Michael Bonh wrote: ↑Tue Oct 08, 2019 1:40 pm
More on this topic I recently led a CLAC dissection on my discord in relation to a paper I'm had to do regarding the U.S.N.'s fleet tactics (maneuvers) in relation to a fictional equivalent. It wasn't as big as I had hoped but I did learn a lot. One is that even in this universe the Z plane is often forgotten. This is something only seen IRL with Sub warfare but can make a huge game changer in space combat. I have not learned enough about the capabilities of how the wedges could effect free motion in space( like can you change the ship to move on inertia with a wedge up facing another ship?) but I'd love to dig more into it.
If anyone want to bite into this please check out my posts in the FB LAC Bay group.
Even in submarine warfare, the z axis does not come into play very much. To a “skimmer” there is only surfaced or submerged. The z axis is essentially a 2 state system more concerned with ease of detection than actual depth. In some cases you could add a third state: above or below the thermocline. However this still is a matter of detect ability and not a true axis.
Even to us “bubbleheads” depth is a matter of concealment. Hidden or not. That is the question. We hide below the surface, hide below the layer, above it, or if we are really lucky, between 2 temperature layers to hide from those above and below.
When you think about it, this makes sense. Most submarines operate in water not much deeper than 250 meters (800 feet). Compared to the vast depths of the oceans this is incredibly tiny and might as well be the surface as far as the ocean is concerned.

- [Stored data]

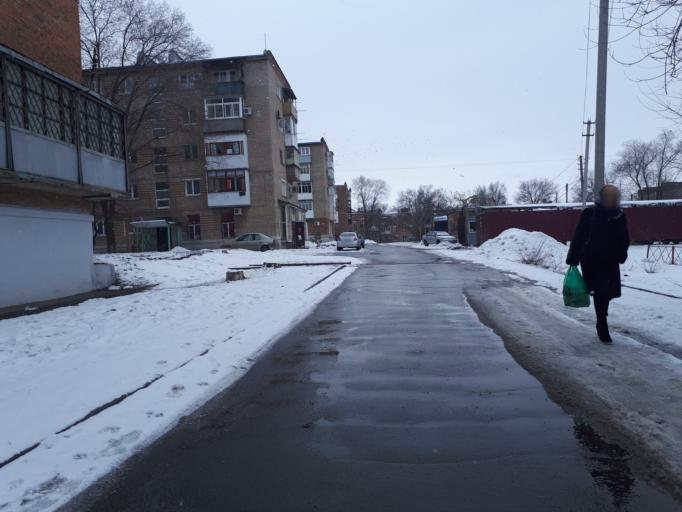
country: RU
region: Rostov
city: Krasnyy Sulin
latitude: 47.8976
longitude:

- [Work to do] Reproduce the forum thread about depth in submarine and space combat word for word, from start to finish.

- [Written reply]
Michael Bonh wrote: ↑Tue Oct 08, 2019 1:40 pm
More on this topic I recently led a CLAC dissection on my discord in relation to a paper I'm had to do regarding the U.S.N.'s fleet tactics (maneuvers) in relation to a fictional equivalent. It wasn't as big as I had hoped but I did learn a lot. One is that even in this universe the Z plane is often forgotten. This is something only seen IRL with Sub warfare but can make a huge game changer in space combat. I have not learned enough about the capabilities of how the wedges could effect free motion in space( like can you change the ship to move on inertia with a wedge up facing another ship?) but I'd love to dig more into it.
If anyone want to bite into this please check out my posts in the FB LAC Bay group.
Even in submarine warfare, the z axis does not come into play very much. To a “skimmer” there is only surfaced or submerged. The z axis is essentially a 2 state system more concerned with ease of detection than actual depth. In some cases you could add a third state: above or below the thermocline. However this still is a matter of detect ability and not a true axis.
Even to us “bubbleheads” depth is a matter of concealment. Hidden or not. That is the question. We hide below the surface, hide below the layer, above it, or if we are really lucky, between 2 temperature layers to hide from those above and below.
When you think about it, this makes sense. Most submarines operate in water not much deeper than 250 meters (800 feet). Compared to the vast depths of the oceans this is incredibly tiny and might as well be the surface as far as the ocean is concerned.